Graphic: Courtesy of MREDLLC; Thumbnail photo: Chris Sweda/Chicago Tribune
We may have had ridiculously cold weather in March, but the heat in the real estate market more than made up for that. Prices popped: In Chicago, the median sale price was 8.9 percent above where it had been a year before, and for the nine-county region, it was up 2.2 percent, according to Illinois Association of Realtors data released Monday. And the time it took to get a house sold was a little more than 20 percent faster than it had been in March 2013.
In fact, March was so good in Chicago real estate that for once, our recent tendency to be the opposite of the national norm was to our advantage: On the national scene, the number of homes sold in March was down 0.6 percent from February. Here, March was up 33 percent from February.
“Poor Chicago”? I think not.
After lagging behind much of the nation’s real estate recovery, Chicago’s recovery may finally be taking root. “A lot of places have already gone where we’re going now,” says Russ Bergeron, the CEO of Midwest Real Estate Data.
Data that MRED’s Gayle Ludemann compiled for me late last week gets into detail about what happened in March. A few things stand out:
• The proportion of distressed sales dropped. In March, 43 percent of the homes sold in the Chicago area were foreclosures or short sales. That’s down from 47.2 percent the month before, and down from 45.9 percent in March 2012. (There were more homes of those types sold, but the increase in the sales of non-distressed homes was even bigger, so their share of the market shrank.)
That’s a sign that we’re moving back toward a market where distress isn’t such a dragging-down factor for sellers whose homes aren’t in distress. “Moving,” not “moved.” We’re still at more than two out of five homes selling in distress.
• Asking prices are going up much faster than selling prices. In the chart above, the green line shows asking prices and the red is selling prices. The way the spread between them has grown in the past few months worries me: I’m concerned that sellers may be too happy about the turn in the market, and in their enthusiasm could ask too much, leading to a whole new dip when buyers refuse to reach for it.
While sellers may be better able to sell now because rising home values have lifted more of them up from underwater, many sellers are still holding out for a time when prices are even higher, according to this analysis and others.

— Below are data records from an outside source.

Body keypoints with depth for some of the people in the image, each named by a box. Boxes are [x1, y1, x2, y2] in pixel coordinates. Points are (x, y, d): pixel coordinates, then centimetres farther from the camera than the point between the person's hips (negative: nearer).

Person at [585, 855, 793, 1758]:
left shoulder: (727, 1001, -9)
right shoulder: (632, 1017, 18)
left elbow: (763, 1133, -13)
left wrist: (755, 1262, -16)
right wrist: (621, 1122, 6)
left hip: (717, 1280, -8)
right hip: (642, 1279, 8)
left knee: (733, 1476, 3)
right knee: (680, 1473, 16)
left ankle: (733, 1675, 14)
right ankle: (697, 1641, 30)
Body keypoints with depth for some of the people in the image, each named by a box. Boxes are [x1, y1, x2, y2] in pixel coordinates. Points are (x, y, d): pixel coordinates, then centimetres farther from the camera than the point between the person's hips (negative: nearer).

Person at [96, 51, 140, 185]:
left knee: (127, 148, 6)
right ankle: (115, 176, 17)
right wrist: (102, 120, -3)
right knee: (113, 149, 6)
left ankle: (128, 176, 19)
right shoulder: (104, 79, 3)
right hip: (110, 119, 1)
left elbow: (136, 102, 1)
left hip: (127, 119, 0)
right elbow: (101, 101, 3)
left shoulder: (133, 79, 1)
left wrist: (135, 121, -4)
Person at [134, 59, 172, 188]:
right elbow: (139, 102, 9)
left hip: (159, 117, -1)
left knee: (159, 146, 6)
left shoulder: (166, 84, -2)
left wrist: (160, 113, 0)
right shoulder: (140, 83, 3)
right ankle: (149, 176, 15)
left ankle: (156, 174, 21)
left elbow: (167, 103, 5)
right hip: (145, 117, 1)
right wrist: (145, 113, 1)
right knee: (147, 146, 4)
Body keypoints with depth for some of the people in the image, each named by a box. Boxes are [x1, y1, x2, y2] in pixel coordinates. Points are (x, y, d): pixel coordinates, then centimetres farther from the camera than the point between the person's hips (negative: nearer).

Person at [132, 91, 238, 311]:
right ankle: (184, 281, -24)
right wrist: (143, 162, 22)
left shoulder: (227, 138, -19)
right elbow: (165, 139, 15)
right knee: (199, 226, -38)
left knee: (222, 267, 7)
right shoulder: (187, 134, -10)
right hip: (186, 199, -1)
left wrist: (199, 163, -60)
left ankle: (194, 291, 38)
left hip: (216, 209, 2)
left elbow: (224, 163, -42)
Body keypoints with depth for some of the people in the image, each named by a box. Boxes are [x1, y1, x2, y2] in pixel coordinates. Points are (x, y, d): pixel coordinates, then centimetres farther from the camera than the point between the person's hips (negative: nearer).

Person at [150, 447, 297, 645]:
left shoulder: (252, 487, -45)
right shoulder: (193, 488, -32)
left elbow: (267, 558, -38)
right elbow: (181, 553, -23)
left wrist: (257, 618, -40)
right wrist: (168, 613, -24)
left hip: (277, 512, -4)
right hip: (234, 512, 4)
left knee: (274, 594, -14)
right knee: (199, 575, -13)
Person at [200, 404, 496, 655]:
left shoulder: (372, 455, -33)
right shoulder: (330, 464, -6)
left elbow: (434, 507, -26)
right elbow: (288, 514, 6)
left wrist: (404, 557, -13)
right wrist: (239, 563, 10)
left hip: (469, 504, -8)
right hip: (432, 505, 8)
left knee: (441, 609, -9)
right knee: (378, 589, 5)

But Bergeron sees the leap in asking prices as potentially a good sign: “I think sellers are feeling more confident,” he says. “Hopefully they’ll start getting some of those prices, [because] what we’ve been lacking is seller confidence.” Buyers have been very confident, because of the combination of low prices and low interest rates making this the perfect time to buy. But “a lot of sellers have been sitting back waiting to get their best deal,” he notes.
• Are sellers getting better deals now than they were a year ago? It depends on what they’re looking for. They’re certainly getting their homes sold faster: homes that weren't in distress sold in an average of 140 days in March. That’s 38 percent faster this March than last year.
But on price, ‘better’ is not such a clear term. MRED’s data show that non-distressed sellers are getting a better percentage of their asking price: In March 2012, they were selling at 88.57% of their original list price; a year later, that had gone up a little less than three percentage points, with sellers getting 91.2% of their original asking price. But the average sale price on traditional, non-distressed homes rose a less than one percent in the same period. This suggests that sellers are doing better in part because they’ve cut their expectations.
And that loops us back to the past few months’ growing gap between asking and selling prices. Let’s all keep our eyes on how that gap changes in the next couple of months, okay?